EXTRAIT DE TEXTE →
Sachez aussi que c’est sur ce site qu’on a découvert en 1852, une inscription
datant du 7e siècle avant JC où Sennachérib, le roi d’Assyrie, donne
de moult détails sur la construction de son nouveau palais à Ninive et où l’on
apprend que la toiture de ce dernier était composée de Cèdres du Liban.
- La
démolition du sanctuaire de Nabi Jérjis à Mossoul. On dit que le prophète Georges était un fidèle des disciples
de Jésus, le fils de Dieu pour les chrétiens, un prophète pour les musulmans, qui
serait venu prêcher dans la ville de Mossoul, la parole du Dieu monothéiste, de
Jésus et d’Elie. Jérjis sera torturé à plusieurs reprises par le roi de la
ville, puis jeté dans la fosse au lion. La légende dit aussi qu’il fut coupé en
deux, ce qui ne l’a pas empêché de ressusciter par la suite, et d’accomplir beaucoup
de miracles, avant de mourir découpé en morceaux. Bien que son histoire ressemble étrangement à celle des « premiers
martyrs chrétiens », le prophète Zarzis sera vénéré par les
musulmans, une vénération attestée depuis au moins le 12e siècle. Une mosquée sera édifiée autour de sa tombe. Le sanctuaire du prophète Georges fut même restauré en 1392 par Tamerlan,
l’empereur turco-mongol qui a pourtant exterminé 5 % de la population mondiale
de son époque. Et dire que cet édifice a finalement été détruit par la bande de
racaille de Daech 600 ans plus tard !

DONNÉES FOURNIES →
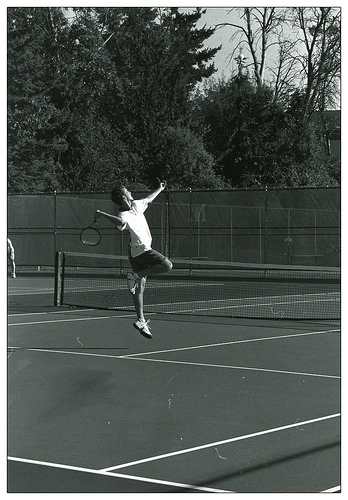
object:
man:
[94, 183, 173, 339]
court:
[9, 260, 343, 489]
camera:
[2, 12, 342, 495]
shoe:
[127, 271, 141, 295]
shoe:
[133, 318, 153, 338]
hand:
[93, 208, 102, 219]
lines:
[9, 291, 342, 316]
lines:
[123, 327, 339, 354]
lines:
[8, 455, 94, 481]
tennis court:
[177, 321, 252, 375]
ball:
[161, 180, 166, 188]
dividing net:
[53, 249, 341, 324]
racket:
[80, 215, 101, 246]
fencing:
[185, 191, 343, 275]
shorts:
[128, 246, 167, 273]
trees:
[6, 6, 340, 191]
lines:
[120, 355, 339, 380]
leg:
[139, 250, 172, 285]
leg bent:
[147, 255, 172, 276]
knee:
[158, 257, 172, 273]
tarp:
[203, 173, 312, 252]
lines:
[71, 413, 340, 474]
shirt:
[115, 198, 152, 259]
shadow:
[5, 345, 128, 353]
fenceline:
[8, 193, 344, 269]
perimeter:
[7, 265, 339, 277]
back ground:
[41, 180, 343, 264]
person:
[7, 234, 16, 279]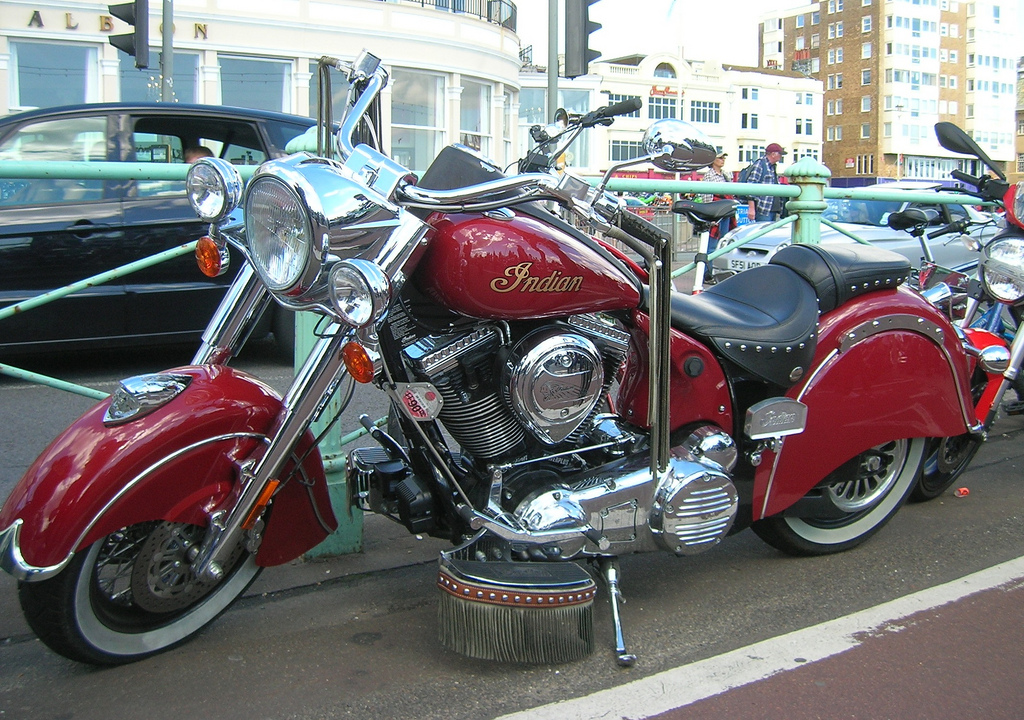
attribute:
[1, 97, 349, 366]
car — black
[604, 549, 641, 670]
kickstand — chrome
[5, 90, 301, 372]
vehicles — parked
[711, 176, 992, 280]
vehicles — parked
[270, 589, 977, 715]
road — alongside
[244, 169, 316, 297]
headlight — large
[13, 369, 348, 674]
wheel — black, white, red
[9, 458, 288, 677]
tire — black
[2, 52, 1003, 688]
bike — red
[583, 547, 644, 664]
kick stand — silver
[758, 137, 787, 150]
baseball cap — red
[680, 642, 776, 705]
line — white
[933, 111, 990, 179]
mirror — black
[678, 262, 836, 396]
seat — black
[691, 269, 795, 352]
seat — black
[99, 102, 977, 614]
motorcycle — red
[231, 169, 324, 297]
headlight — chrome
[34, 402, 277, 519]
fender — red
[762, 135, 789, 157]
hat — red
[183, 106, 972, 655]
motorcycle — chrome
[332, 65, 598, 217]
handle bars — chrome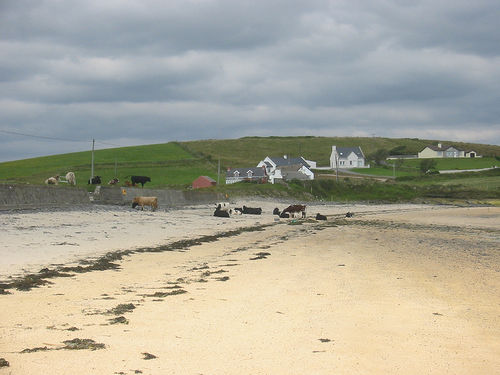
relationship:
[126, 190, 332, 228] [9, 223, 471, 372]
cows on beach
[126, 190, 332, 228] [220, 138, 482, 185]
cows from nearby farm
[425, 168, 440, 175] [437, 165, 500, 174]
car on street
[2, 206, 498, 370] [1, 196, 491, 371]
sand in bunch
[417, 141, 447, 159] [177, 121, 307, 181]
house on hill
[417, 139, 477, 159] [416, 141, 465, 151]
house with roof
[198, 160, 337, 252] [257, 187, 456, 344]
cows are in field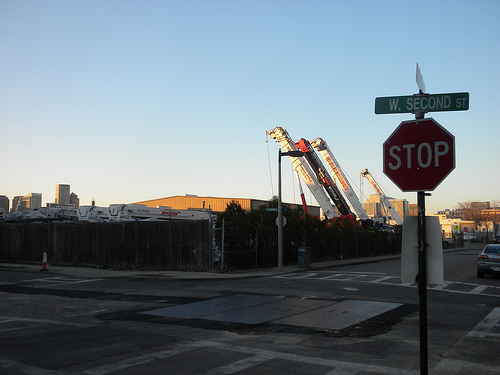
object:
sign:
[373, 91, 468, 114]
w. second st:
[386, 95, 470, 111]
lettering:
[388, 141, 451, 172]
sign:
[381, 118, 457, 193]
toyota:
[475, 243, 500, 280]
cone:
[40, 248, 52, 272]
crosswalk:
[269, 266, 500, 298]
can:
[295, 244, 314, 270]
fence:
[0, 217, 402, 272]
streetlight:
[275, 147, 305, 271]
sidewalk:
[0, 254, 403, 281]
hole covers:
[271, 294, 406, 333]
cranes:
[267, 127, 402, 254]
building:
[127, 192, 321, 228]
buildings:
[54, 183, 79, 205]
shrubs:
[218, 201, 262, 271]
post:
[414, 191, 429, 375]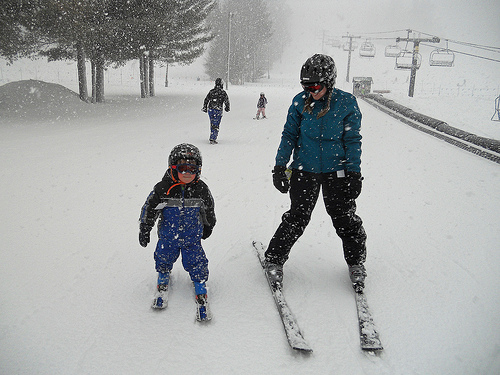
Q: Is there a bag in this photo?
A: No, there are no bags.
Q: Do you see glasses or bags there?
A: No, there are no bags or glasses.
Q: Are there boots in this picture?
A: Yes, there are boots.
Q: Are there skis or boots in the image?
A: Yes, there are boots.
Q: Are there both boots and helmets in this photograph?
A: Yes, there are both boots and a helmet.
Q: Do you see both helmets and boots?
A: Yes, there are both boots and a helmet.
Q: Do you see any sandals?
A: No, there are no sandals.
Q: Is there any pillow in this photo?
A: No, there are no pillows.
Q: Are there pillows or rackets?
A: No, there are no pillows or rackets.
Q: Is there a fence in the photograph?
A: No, there are no fences.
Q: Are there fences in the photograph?
A: No, there are no fences.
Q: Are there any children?
A: Yes, there is a child.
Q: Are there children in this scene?
A: Yes, there is a child.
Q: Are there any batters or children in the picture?
A: Yes, there is a child.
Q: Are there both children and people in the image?
A: Yes, there are both a child and people.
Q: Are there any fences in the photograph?
A: No, there are no fences.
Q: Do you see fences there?
A: No, there are no fences.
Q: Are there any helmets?
A: Yes, there is a helmet.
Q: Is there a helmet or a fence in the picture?
A: Yes, there is a helmet.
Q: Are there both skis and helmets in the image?
A: Yes, there are both a helmet and a ski.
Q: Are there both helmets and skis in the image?
A: Yes, there are both a helmet and a ski.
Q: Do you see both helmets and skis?
A: Yes, there are both a helmet and a ski.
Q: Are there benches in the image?
A: No, there are no benches.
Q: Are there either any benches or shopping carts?
A: No, there are no benches or shopping carts.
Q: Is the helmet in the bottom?
A: No, the helmet is in the top of the image.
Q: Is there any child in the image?
A: Yes, there is a child.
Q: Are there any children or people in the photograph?
A: Yes, there is a child.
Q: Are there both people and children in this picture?
A: Yes, there are both a child and a person.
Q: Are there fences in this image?
A: No, there are no fences.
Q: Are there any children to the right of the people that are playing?
A: Yes, there is a child to the right of the people.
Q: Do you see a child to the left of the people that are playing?
A: No, the child is to the right of the people.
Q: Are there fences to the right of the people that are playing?
A: No, there is a child to the right of the people.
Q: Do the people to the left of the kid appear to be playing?
A: Yes, the people are playing.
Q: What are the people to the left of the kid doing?
A: The people are playing.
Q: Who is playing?
A: The people are playing.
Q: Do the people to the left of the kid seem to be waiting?
A: No, the people are playing.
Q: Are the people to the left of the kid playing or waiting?
A: The people are playing.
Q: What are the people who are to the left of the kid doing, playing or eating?
A: The people are playing.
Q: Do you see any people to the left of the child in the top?
A: Yes, there are people to the left of the kid.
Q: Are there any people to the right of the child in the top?
A: No, the people are to the left of the child.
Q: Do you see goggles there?
A: Yes, there are goggles.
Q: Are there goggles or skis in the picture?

EXERCICES →
1. D'après le texte sur Mossoul, en quelle année Tamerlan a-t-il restauré le sanctuaire du prophète Georges ?
2. Écrivez la suite du texte sur Mossoul, juste après sa dernière phrase.

LISTE DES RÉPONSES →
1. En 1392.

2.
- La dévastation du sanctuaire de Nabi Sheet à Mossoul. Le prophète Seth est le 3e fils
d’Adam et Eve. Il est le frère d’Abel, qui n’a pas eu de descendances, et de
Caïn, dont la descendance a été exterminée par le déluge. De ce fait, Nabi
Sheet est donc à l’origine de l’humanité
à en croire ceux qui le vénèrent, qu’ils soient juifs, chrétiens ou
musulmans. Les Libanais pensent même que
cet illustre ancêtre est enterré sur leur terre dans un village de la Bekaa
qui porte aujourd’hui son nom.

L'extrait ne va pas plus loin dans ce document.